## Problems to work on
A. In the in-laws forum thread, transcribe the passage starting with "Re: Living with" and going on through "much more simple!".
B. Translate this sentence from the in-laws forum thread into Spanish: "Usually, we hear women venting and desperately looking for solutions to their in-law problems."
C. Summarize the in-laws forum thread in two sentences.

Living with In-Laws - Men and Women

Assalamu Alaikum Everyone!

This topic is open to men and women as I would like both perspectives. It seems as if in our community (USA, UK, Pak, doesnt matter where you live, its all the same) the whole in-law situation sparks a lot of debate.

Usually, we hear women venting and desperately looking for solutions to their in-law problems. Men not helping out as much, ignoring them, not siding with them, etc.

What I would like is to find out what the most common problems are in the joint family system. What is it that sparks so much friction between Daughter In Law (DIL) and Mother In Law (MIL)? What problems, attitudes, issues, scenarios, etc. cause this age-old battle? And if its not too much, possible solutions/suggestions/tried and tested theories?

Again, men and women. We always hear from the woman’s side, but what does a guy go through in a living arrangement like that? What does he feel? How does he deal with it? What does he expect from his wife? The same questions are posed for the women.

The purpose behind this post is to help a friend of mine prepare herself mentally and emotionally for the in-law situation. She will be getting married later this year and doesnt know what to expect or how to handle it.

Thank you!

Re: Living with In-Laws - Men and Women

I know in women's case, its almost always the issue of control. Either the MIL or the DIL want to control the house/their own lives adn the other one usually MIL butts in. Some MILS have issues letting go of their sons and some DILs forget that their husband is a son and a brother along with being her husband.

This is a question that we'll never know the right answer to, but we sure could use any answer! (Like the question Which group of Muslims are the closest to the Way of the Prophet (S)?) If we only knew...life would be so much more simple!

(Extracted data entries)
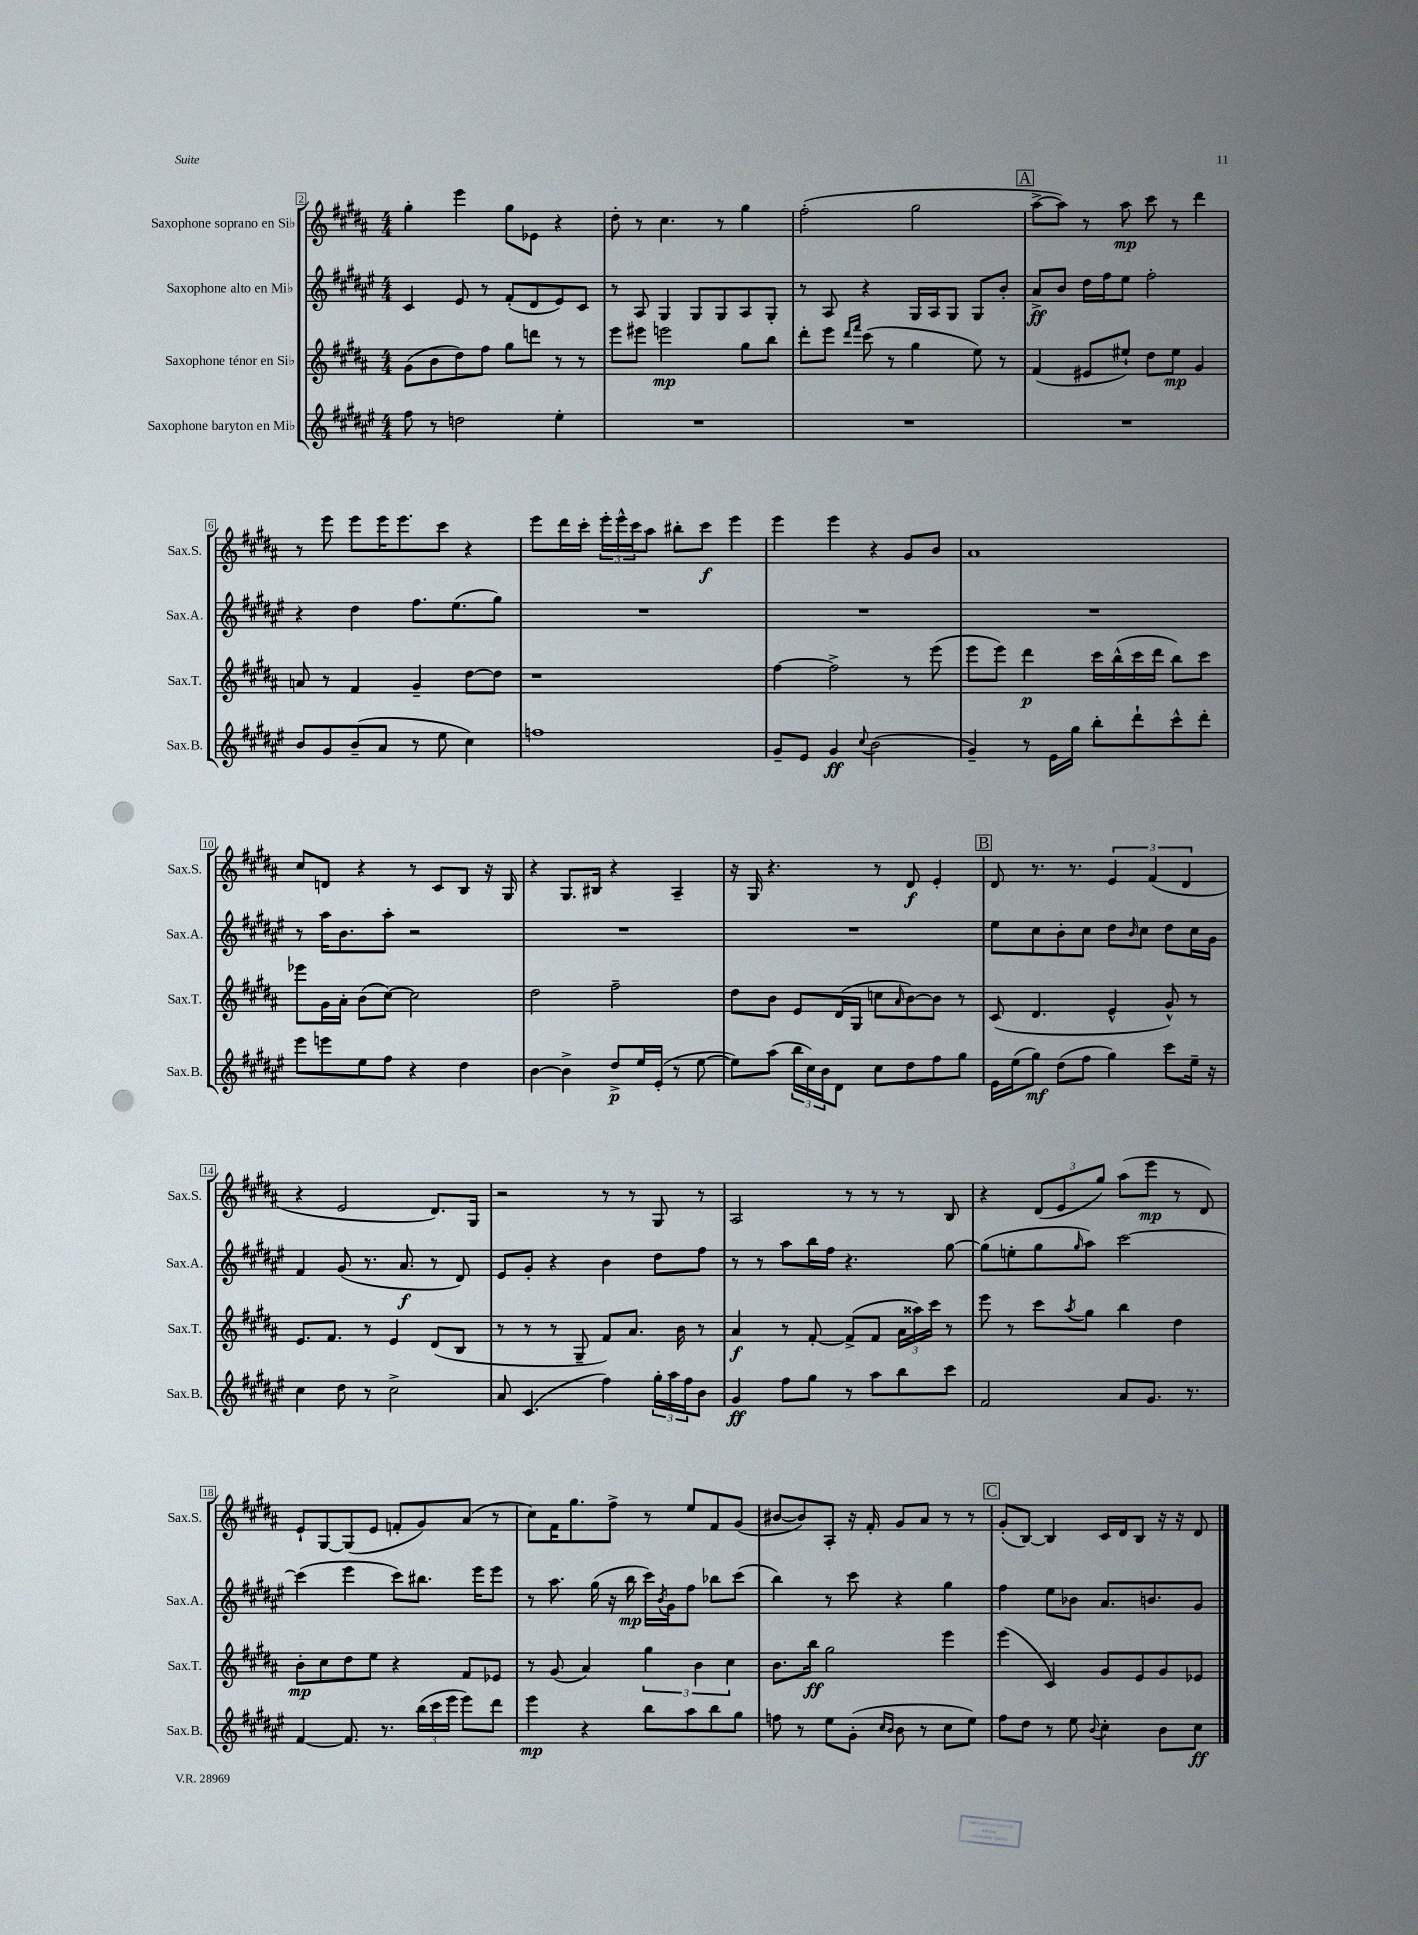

**kern	**kern	**kern	**kern
*staff4	*staff3	*staff2	*staff1
*clefG2	*clefG2	*clefG2	*clefG2
*k[f#c#g#d#a#e#]	*k[f#c#g#d#a#]	*k[f#c#g#d#a#e#]	*k[f#c#g#d#a#]
*M4/4	*M4/4	*M4/4	*M4/4
8ff#	(8g#	4c#	4gg#'
8r	8b	.	.
2dd	8dd#)	8e#	4eee
.	8ff#	8r	.
.	8gg#	(8f#'	8gg#
.	8ddd	8d#	8e-
4ee#'	8r	8e#)	4r
.	8r	8c#	.
=	=	=	=
1r	8eee	8r	8dd#'
.	8eee#	8A#	8r
.	2eee	4G#	4.cc#
.	.	8G#	.
.	.	8G#	8r
.	8gg#	8A#	4gg#
.	8bb	8G#'	.
=	=	=	=
1r	8ddd#'	8r	(2ff#'
.	8eee	8A#	.
.	16qqddd#	.	.
.	16qqfff#	.	.
.	(8ccc#	4r	.
.	8r	.	.
.	4gg#	16G#	2gg#
.	.	16A#	.
.	.	8G#	.
.	8ee)	8G#	.
.	8r	8b'	.
=	=	=	=
1r	(4f#	8a#^	[8aa#^
.	.	8b	8aa#])
.	8e#	16dd#	8r
.	.	16ff#	.
.	8ee#`)	8ee#	8aa#
.	8dd#	2ff#'	8ccc#
.	8ee#	.	8r
.	4g#	.	4ddd#
=	=	=	=
8b	8a	4r	8r
8g#	8r	.	8eee
(8b~	4f#	4dd#	8eee
8a#	.	.	16eee
.	.	.	8.eee
8r	4g#~	8.ff#	.
8ee#	.	.	8ccc#
.	.	(8.ee#	.
4cc#)	[8dd#	.	4r
.	8dd#]	8gg#)	.
=	=	=	=
1ff	1r	1r	8eee
.	.	.	16ddd#
.	.	.	16ccc#'
.	.	.	24eee'
.	.	.	24eee^^
.	.	.	24ccc#
.	.	.	8aa#
.	.	.	8bb#'
.	.	.	8ccc#
.	.	.	4eee
=	=	=	=
8g#~	[4ff#	1r	4eee
8e#	.	.	.
4g#	2ff#^]	.	4eee
8qqcc#	.	.	.
(2b	.	.	4r
.	8r	.	8g#
.	(8eee	.	8b
=	=	=	=
4g#~)	8eee	1r	1a#
.	8eee)	.	.
8r	4ddd#	.	.
16e#	.	.	.
16gg#	.	.	.
8bb'	16ccc#	.	.
.	(16bb^^	.	.
8ddd#`	16ccc#	.	.
.	16ddd#	.	.
8ccc#^^	8bb)	.	.
8ddd#'	8ccc#	.	.
=	=	=	=
8eee#	8eee-	8r	8cc#
8eee	16g#	16aa#	8d
.	16a#'	8.b	.
8ee#	(8b	.	4r
8ff#	[8cc#)	8aa#'	.
4r	2cc#]	2r	8r
.	.	.	8c#
4dd#	.	.	8B
.	.	.	16r
.	.	.	16G#
=	=	=	=
[4b	2dd#	1r	4r
4b^]	.	.	8.G#
.	.	.	16B#
8dd#^	2ff#~	.	4r
16ee#	.	.	.
(16e#'	.	.	.
8r	.	.	4A#~
[8ee#	.	.	.
=	=	=	=
8ee#])	8dd#	1r	16r
.	.	.	16G#
(8aa#	8b	.	4.r
24bb	8e	.	.
24cc#)	.	.	.
24b	.	.	.
8d#	(16d#	.	.
.	16G#	.	.
8cc#	8cc	.	8r
.	16qqa#	.	.
8dd#	[8b)	.	8d#
8ff#	8b]	.	4e'
8gg#	8r	.	.
=	=	=	=
16e#	(8c#	8ee#	8d#
(16ee#	.	.	.
8gg#)	4.d#	8cc#	8.r
(8dd#	.	8b'	.
.	.	.	8.r
8ff#	.	8cc#	.
4gg#)	4e^^	8dd#	6e
.	.	16qqb	.
.	.	8cc#	.
.	.	.	(6f#
8ccc#	8g#^^)	8dd#	.
.	.	.	6d#
16ee#~	8r	16cc#	.
16r	.	16g#	.
=	=	=	=
4cc#	8.e	4f#	4r
.	8.f#	.	.
8dd#	.	(8g#	2e
8r	8r	8.r	.
2cc#^	4e	.	.
.	.	8.a#	.
.	(8d#	8r	8.d#)
.	8B	8d#)	.
.	.	.	16G#
=	=	=	=
8a#	8r	8e#	2r
(4.c#	8r	8g#'	.
.	8r	4r	.
.	8G#~	.	.
4ff#)	8f#)	4b	8r
.	8.a#	.	8r
24gg#'	.	8dd#	8G#
24aa#	.	.	.
.	16b	.	.
24ff#	.	.	.
8b	8r	8ff#	8r
=	=	=	=
4g#	4a#	8r	2A#
.	.	8r	.
8ff#	8r	8aa#	.
8gg#	[8f#'	16bb	.
.	.	16ff#	.
8r	(8f#^]	4.r	8r
8aa#	8f#	.	8r
8bb	24a#	.	8r
.	24aa##)	.	.
.	24ccc#	.	.
8ccc#	8r	[8gg#	8B
=	=	=	=
2f#	8eee	(8gg#]	4r
.	8r	8ee'	.
.	8ccc#	8gg#	(12d#
.	.	.	12e
.	8qaa#	16qqgg#	.
.	8gg#	8aa#)	.
.	.	.	12gg#)
8a#	4bb	[2ccc#	(8aa#
8.g#	.	.	8eee
.	4dd#	.	8r
8.r	.	.	.
.	.	.	8d#)
=	=	=	=
[4f#	8b'	(4ccc#]	8e`
.	8cc#	.	[8G#
8.f#]	8dd#	4eee#	(8G#]
.	8ee	.	8e
8.r	.	.	.
.	4r	8ccc#)	8f'
(24bb	.	8.bb#	8g#)
24ccc#	.	.	.
24eee#	.	.	.
8eee#)	8f#	.	(8a#
.	.	16eee#	.
8ddd#	8e-	8eee#	8r
=	=	=	=
4eee#	8r	8r	8cc#)
.	(8g#	8.aa#	16f#
.	.	.	8.gg#
4r	4a#)	.	.
.	.	(16gg#	.
.	.	16r	8ff#^
.	.	16bb	.
8bb	6gg#	16ccc#)	8r
.	.	8qb	.
.	.	16g#	.
8aa#	.	8ff#	8ee
.	6b	.	.
8bb	.	8bb-	8f#
.	6cc#	.	.
8gg#	.	(8ccc#	(8g#
=	=	=	=
8ff	8.b	4bb)	[8b#
8r	.	.	8b#])
.	16bb	.	.
8ee#	2gg#	8r	8A#'
(8g#'	.	8ccc#	16r
.	.	.	16f#'
16qqcc#	.	.	.
16qqb	.	.	.
8b	.	4r	8g#
8r	.	.	8a#
8cc#	4eee	4gg#	8r
8ee#)	.	.	8r
=	=	=	=
8ff#	(4eee	4ff#	(8g#'
8dd#	.	.	[8B)
8r	4c#)	8ee#	4B]
8ee#	.	8b-	.
8qqb	.	.	.
4cc#'	8g#	8.a#	16c#
.	.	.	16d#
.	8e	.	8B
.	.	8.b	.
8b	8g#	.	16r
.	.	.	16r
8cc#	8e-	8g#	8d#
==	==	==	==
*-	*-	*-	*-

## Answers to the problems
A.
Re: Living with In-Laws - Men and Women

I know in women's case, its almost always the issue of control. Either the MIL or the DIL want to control the house/their own lives adn the other one usually MIL butts in. Some MILS have issues letting go of their sons and some DILs forget that their husband is a son and a brother along with being her husband.

This is a question that we'll never know the right answer to, but we sure could use any answer! (Like the question Which group of Muslims are the closest to the Way of the Prophet (S)?) If we only knew...life would be so much more simple!

B. Por lo general, oímos a mujeres desahogándose y buscando desesperadamente soluciones a sus problemas con la familia política.

C. The opening post asks both men and women what most commonly causes friction in the joint family system, especially between daughter-in-law and mother-in-law, and for possible solutions, so that a friend marrying later this year can prepare for living with in-laws. A reply says the issue between women is almost always control, since some mothers-in-law have trouble letting go of their sons and some daughters-in-law forget their husband is also a son and a brother.